For Official Releases (Post Tika 4.0.0):

  1. GPG Signature Verification

    • Downloads release JARs from Apache distribution mirrors
    • Verifies GPG signatures before using artifacts
    • Uses Apache KEYS file for signature verification
    • Build fails if signature verification fails
  2. Multi-Stage Builds

    • Separate fetch and runtime stages
    • Clear separation of build-time and runtime dependencies
    • Minimal attack surface in final image
  3. Declarative Configuration

    • All dependencies specified in Dockerfiles
    • Fixed base images with version tags
    • Explicit package versions where possible

For Development Builds:

  1. Git-based Source Control

    • Builds from specific Git commit SHA
    • Git log included in build output for traceability
    • Can reproduce build from any branch or commit
  2. Version Pinning

    • Maven version specified in builder image
    • JRE version specified as build argument
    • Base OS version (Ubuntu) specified
  3. Build Transparency

    • Multi-stage Dockerfile shows all build steps
    • No hidden build processes
    • All dependencies fetched during Docker build (visible in logs)

Verifying a Build

To verify that an image was built from a specific source:

For release builds:

# The build process logs the GPG verification:
docker build --build-arg TIKA_VERSION=4.0.0 -f full/Dockerfile .

# Look for output like:
# gpg: Signature made ...
# gpg: Good signature from "Tim Allison (ASF signing key) <tallison@apache.org>"

For development builds:

# The build logs the exact Git commit:
./build-from-branch.sh -b TIKA-4578

# Look for output showing the Git commit SHA and message

Benefits

  • Security: Verify that binaries match the audited source code
  • Trust: Anyone can independently verify the build process
  • Compliance: Meets security audit requirements for critical deployments
  • Debugging: Trace issues back to exact source code version

For more information on reproducible builds, visit reproducible-builds.org.

Contributors

There have been a range of contributors on GitHub and via suggestions, including:

License

Licensed under the Apache License, Version 2.0 (the “License”); you may not use this file except in compliance with the License. You may obtain a copy of the License at

   http://www.apache.org/licenses/LICENSE-2.0

Unless required by applicable law or agreed to in writing, software distributed under the License is distributed on an “AS IS” BASIS, WITHOUT WARRANTIES OR CONDITIONS OF ANY KIND, either express or implied. See the License for the specific language governing permissions and limitations under the License.
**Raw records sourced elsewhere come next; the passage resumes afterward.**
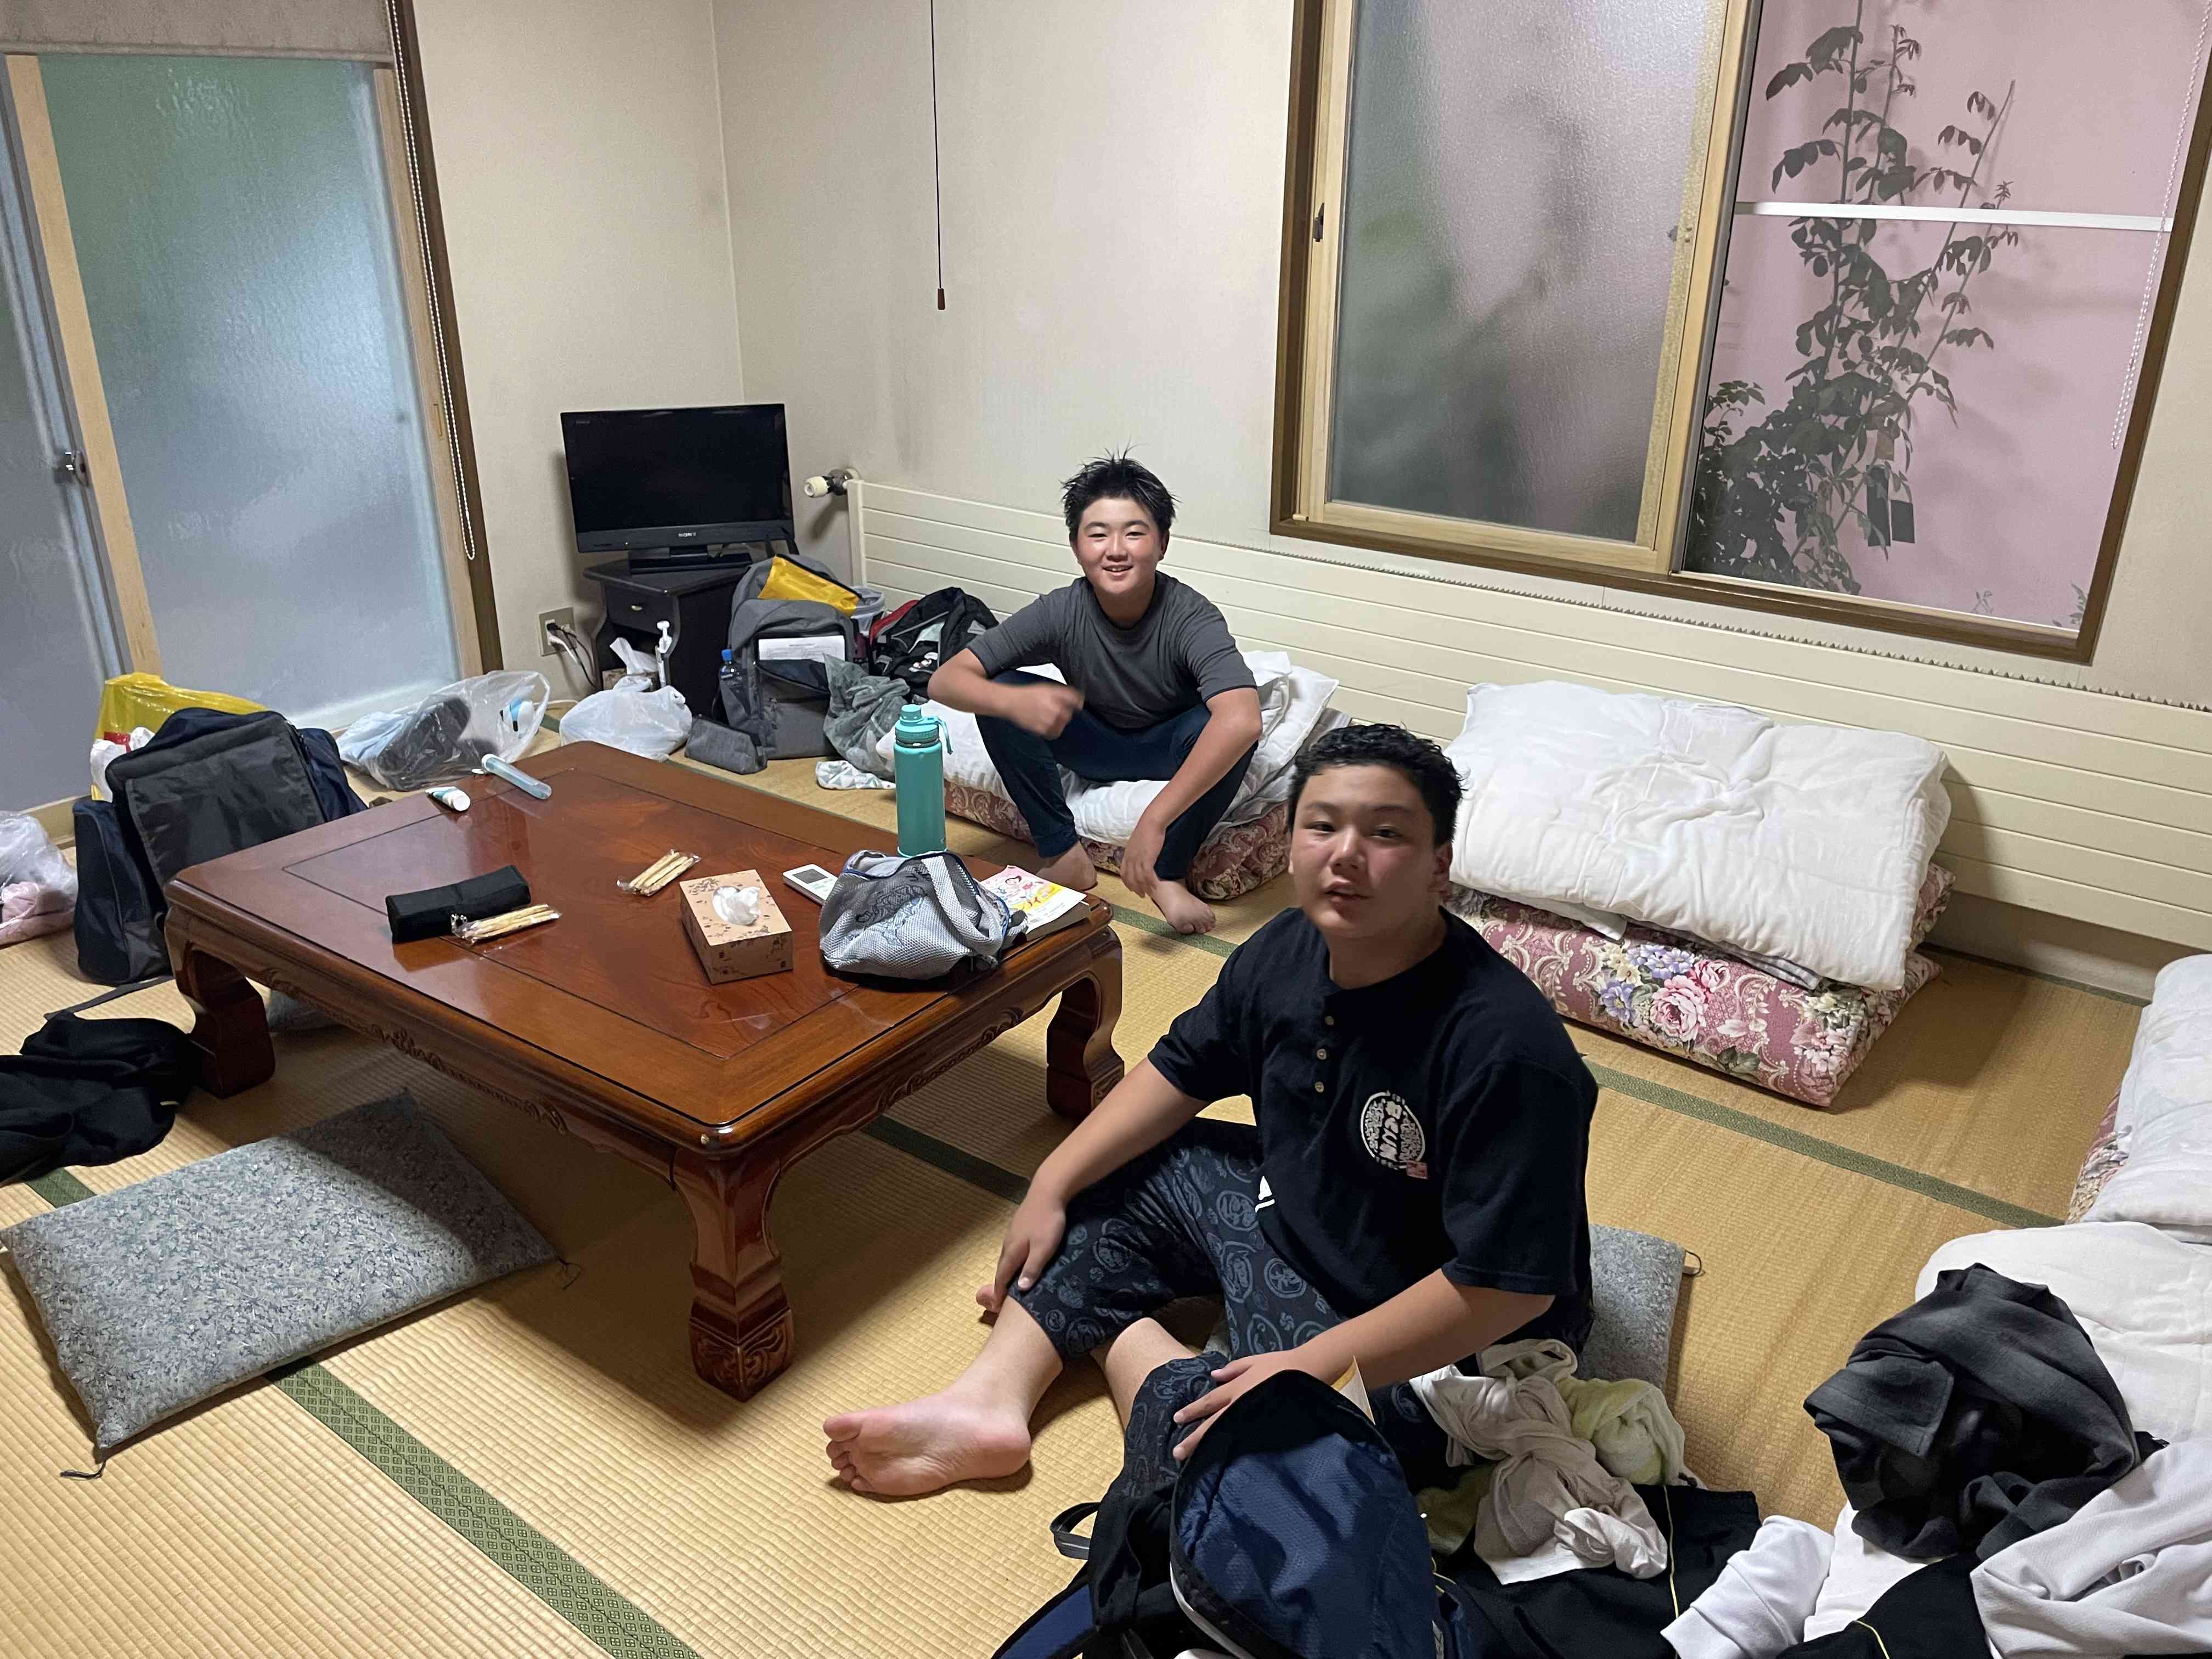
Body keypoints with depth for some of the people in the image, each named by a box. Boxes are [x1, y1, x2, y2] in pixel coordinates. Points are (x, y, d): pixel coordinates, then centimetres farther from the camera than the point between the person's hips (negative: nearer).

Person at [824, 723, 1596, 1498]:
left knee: (1198, 1434, -26)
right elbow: (1181, 1071, 6)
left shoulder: (1505, 1047, -32)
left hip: (1423, 1354, -7)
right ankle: (991, 1399, -6)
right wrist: (1052, 1185, 2)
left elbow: (1510, 1288, -31)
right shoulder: (1290, 950, -9)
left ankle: (1122, 1336, 5)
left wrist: (1313, 1368, -31)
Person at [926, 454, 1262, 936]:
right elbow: (945, 680, -24)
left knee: (1227, 726, -35)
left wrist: (1154, 820, -54)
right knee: (999, 694, -23)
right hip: (1096, 743, 2)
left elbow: (1242, 719, -49)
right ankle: (1064, 857, -11)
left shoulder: (1190, 617, -32)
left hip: (1170, 749, -2)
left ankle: (1169, 874, -15)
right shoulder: (1060, 613, -23)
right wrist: (1015, 701, -47)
Release Process and GPG Verification

Official Release Images

Official release images are built using GPG-signed Apache release artifacts. The Dockerfiles in this repository:

  1. Download the tika-grpc-${VERSION}.jar from Apache distribution mirrors
  2. Download the corresponding .asc GPG signature file
  3. Import the Apache Tika KEYS file
  4. Verify the GPG signature before using the JAR in the Docker image

This ensures that the Docker images contain only verified, officially released Apache Tika artifacts.

Development/Testing Images

The build-from-branch.sh script allows building Docker images from source code for testing purposes. These builds:

  • Compile from Git source code
  • Do NOT use GPG-signed releases
  • Are intended for development and testing only
  • Should NOT be used in production

For production use, always build from official Apache releases using the standard Dockerfiles and docker-tool.sh.

Disclaimer

It is worth noting that whilst these Docker images download the binary JARs published by the Apache Tika Team on the Apache Software Foundation distribution sites, only the source release of an Apache Software Foundation project is an official release artefact. See Release Distribution Policy for more details.